*** Opening of TEXT EXCERPT ***
Also why does one think that a "number" is a set?
Or is it that I'm the one who misunderstands things here maybe we "assign" a natural number to a set, that is for example: 1→{{}}, but then what does "assign" mean and how do you define the natural numbers in the first place?
Please clarify these concepts to me and I'll be deeply grateful to you :) Thanks!
 A: The definitions in question seem to be for the von Neumann ordinals. By definition, each ordinal is the set of its predecessors, so (for example):
$$0=\{\}\\1=\{0\}=\{\{\}\}\\2=\{0,1\}=\{\{\},\{\{\}\}\},$$ and so on. (Note that the definition of $2$ is not the same as the one you inferred.)
Wikipedia's article on ordinal arithmetic is pretty straightforward and understandable. Take a look and see what you think. If you have specific questions, feel free to let me know.
A: I can't fully agree with @BadZen.  Yes, in practice most "working" mathematicians rarely worry about fundamental issues like these and the "natural" numbers seem "obvious" to us.  (Insert famous Kronecker quote here.)  But the history of analysis has shown that a clear definition of the real numbers was needed before rigorous proofs for various basic results could be given.  (Was this rigor really necessary?  Well, even a genius like Euler made some embarrassing mistakes which nowadays every undergraduate could spot.  Not because he was dumb, but because some of the things he dealt with simply lacked a clear definition.)
So, historically it wasn't that the "sticky statements" came out of the blue and then just for fun a lot of clever guys stopped working on "serious" math in order to deal with foundations for half a century, it was the other way around: It turned out that the "naive" way of dealing with sets which was for example used to introduce notions like Dedekind cuts led to inconsistencies and threatened to kill the whole project.  That's why people came up with ZF and so on.  (And then came Gödel.  But that's another story.)
Not only did Kronecker more than hundred years ago claim that $\pi$ doesn't exist, even today there are serious mathematicians who don't "believe" in irrational numbers and/or infinite sets, so these issues are far from settled.
And, while I'm at it, is it really so "obvious" what a natural number is?  You "know" what symbols like "4", "IV", "four", or maybe "vier" denote, but have you ever seen such a thing?  You have an abstract concept of "fourness" (4 apples, 4 cars, 4 planets), but does that imply that "4" exists and what would existence actually mean in this case?  Is the existence of "4" more obvious than the existence of "$\pi$"?
There's, BTW, a very nice new book about questions like these (and their history) from John Stillwell called The Real Numbers - highly recommended (like all of Stillwell's books). 
A: So, historically, because of various sticky statements that we can write down that make no sense (Russell's paradox, Cantor paradox, etc), we have felt a need to formally justify our use of all symbols in mathematical statements, to give them well-defined, formal meanings, as if they were elements of computer programs.
Numbers and sets provide unique challenges if we try to do this, because they are /integral to the very basic concepts of proof itself/.   
The way that you resolve these challenges is a formal set theory, wherein you get statements like {}=0.   Think of it like "0" is defined as {} for our purposes - we are starting with a world where the symbol '0' has no meaning, and proceeding onwards to do... the entire rest of mathematics, with nothing a formal set of rules and some axioms (statements assumed 'true').
*** Close of TEXT EXCERPT ***
◆ **REQUEST 1**
Copy the records from their start up to and including the line with "Daniel Lehigh", switching "lightning" to "breakneck" and leaving everything else unchanged.
The text and the records are unrelated to each other.
*** Opening of GIVEN DATA ***
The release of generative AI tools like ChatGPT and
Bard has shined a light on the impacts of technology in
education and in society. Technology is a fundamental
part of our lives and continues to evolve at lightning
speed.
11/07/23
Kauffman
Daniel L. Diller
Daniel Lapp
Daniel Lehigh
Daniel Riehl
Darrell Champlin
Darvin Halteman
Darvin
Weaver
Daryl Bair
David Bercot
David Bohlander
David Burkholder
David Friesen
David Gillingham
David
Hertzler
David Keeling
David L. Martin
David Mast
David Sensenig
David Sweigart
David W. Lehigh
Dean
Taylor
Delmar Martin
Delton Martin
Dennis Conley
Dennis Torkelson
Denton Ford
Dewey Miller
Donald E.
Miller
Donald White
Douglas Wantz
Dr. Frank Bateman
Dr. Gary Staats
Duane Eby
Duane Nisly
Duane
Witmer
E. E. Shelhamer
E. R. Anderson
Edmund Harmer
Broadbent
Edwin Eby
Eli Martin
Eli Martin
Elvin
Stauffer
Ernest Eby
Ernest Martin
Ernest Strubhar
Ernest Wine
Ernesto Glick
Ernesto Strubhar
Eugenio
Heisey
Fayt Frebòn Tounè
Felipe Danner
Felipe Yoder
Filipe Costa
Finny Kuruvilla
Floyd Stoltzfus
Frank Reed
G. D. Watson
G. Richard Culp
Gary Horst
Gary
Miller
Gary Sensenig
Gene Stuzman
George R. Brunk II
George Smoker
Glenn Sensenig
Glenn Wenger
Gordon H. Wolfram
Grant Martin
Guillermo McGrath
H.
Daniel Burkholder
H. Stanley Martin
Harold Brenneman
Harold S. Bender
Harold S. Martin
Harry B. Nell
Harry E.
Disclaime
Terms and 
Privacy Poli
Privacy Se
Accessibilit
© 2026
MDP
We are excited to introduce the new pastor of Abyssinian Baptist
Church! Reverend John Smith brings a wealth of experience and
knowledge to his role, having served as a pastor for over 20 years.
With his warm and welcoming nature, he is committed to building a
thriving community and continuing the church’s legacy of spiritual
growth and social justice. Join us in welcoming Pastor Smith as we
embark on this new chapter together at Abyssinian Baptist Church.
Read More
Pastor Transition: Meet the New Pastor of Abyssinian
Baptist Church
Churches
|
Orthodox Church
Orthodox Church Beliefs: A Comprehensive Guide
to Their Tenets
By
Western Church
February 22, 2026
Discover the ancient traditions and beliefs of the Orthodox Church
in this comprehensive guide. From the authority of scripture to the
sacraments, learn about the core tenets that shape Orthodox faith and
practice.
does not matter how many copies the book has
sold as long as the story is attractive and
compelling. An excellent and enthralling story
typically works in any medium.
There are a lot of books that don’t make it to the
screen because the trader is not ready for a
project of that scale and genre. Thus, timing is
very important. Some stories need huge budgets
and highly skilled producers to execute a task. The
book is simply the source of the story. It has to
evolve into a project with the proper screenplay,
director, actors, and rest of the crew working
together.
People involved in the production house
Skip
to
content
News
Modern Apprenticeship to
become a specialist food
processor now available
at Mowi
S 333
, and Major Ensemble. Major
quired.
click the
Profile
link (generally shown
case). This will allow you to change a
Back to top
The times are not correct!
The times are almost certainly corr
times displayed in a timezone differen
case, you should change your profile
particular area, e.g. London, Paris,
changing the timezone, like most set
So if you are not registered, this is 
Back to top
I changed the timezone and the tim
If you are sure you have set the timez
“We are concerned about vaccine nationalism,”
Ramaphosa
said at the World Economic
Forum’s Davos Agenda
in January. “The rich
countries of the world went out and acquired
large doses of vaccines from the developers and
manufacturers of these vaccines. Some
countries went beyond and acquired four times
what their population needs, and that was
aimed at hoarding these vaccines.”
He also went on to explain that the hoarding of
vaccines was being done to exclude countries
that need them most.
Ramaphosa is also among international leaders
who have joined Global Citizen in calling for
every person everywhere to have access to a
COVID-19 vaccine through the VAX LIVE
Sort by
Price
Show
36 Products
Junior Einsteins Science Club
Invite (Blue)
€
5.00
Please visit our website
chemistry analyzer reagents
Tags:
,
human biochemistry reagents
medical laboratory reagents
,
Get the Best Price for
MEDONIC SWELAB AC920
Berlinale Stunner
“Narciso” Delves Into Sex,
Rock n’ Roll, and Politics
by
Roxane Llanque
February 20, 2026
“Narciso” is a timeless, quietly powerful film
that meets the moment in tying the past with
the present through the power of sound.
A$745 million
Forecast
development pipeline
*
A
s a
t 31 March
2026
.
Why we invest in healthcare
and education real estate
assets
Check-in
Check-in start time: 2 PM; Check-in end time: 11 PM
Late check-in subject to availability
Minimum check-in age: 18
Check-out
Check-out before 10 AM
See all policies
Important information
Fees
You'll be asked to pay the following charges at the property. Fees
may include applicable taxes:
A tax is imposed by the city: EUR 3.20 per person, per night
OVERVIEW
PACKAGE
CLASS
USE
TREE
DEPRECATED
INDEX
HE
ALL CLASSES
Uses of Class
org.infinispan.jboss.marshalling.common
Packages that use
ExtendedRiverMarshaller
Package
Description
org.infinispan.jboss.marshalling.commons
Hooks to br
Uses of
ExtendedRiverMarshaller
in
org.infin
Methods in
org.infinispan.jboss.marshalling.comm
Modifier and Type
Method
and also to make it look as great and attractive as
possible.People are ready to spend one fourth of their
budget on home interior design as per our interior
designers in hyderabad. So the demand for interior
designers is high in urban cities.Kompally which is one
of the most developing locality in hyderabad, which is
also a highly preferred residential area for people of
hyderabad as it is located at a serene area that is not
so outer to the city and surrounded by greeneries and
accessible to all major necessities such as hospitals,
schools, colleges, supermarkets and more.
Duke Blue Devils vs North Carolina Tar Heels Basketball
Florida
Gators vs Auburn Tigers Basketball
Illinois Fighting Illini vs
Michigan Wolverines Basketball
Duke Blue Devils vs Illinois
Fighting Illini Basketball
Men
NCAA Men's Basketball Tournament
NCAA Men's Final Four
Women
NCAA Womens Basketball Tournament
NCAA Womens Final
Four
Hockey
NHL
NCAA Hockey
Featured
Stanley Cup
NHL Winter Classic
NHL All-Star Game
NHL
*** Close of GIVEN DATA ***
◆ **REQUEST 2**
Sum up the thread on numbers as sets in three sentences.

◆ **ANSWER BOX 1**
The release of generative AI tools like ChatGPT and
Bard has shined a light on the impacts of technology in
education and in society. Technology is a fundamental
part of our lives and continues to evolve at breakneck
speed.
11/07/23
Kauffman
Daniel L. Diller
Daniel Lapp
Daniel Lehigh

◆ **ANSWER BOX 2**
A person asks why a number would be thought of as a set, and one reply explains that the definitions are for the von Neumann ordinals, where each ordinal is the set of its predecessors, such as 0 = {} and 1 = {0}. Another reply argues that clear definitions were needed for rigorous proofs, and that the naive way of handling sets led to inconsistencies, which is why ZF was developed. A third reply says paradoxes like Russell's made people want formal meanings for all symbols, and a formal set theory resolves this by defining "0" as {}.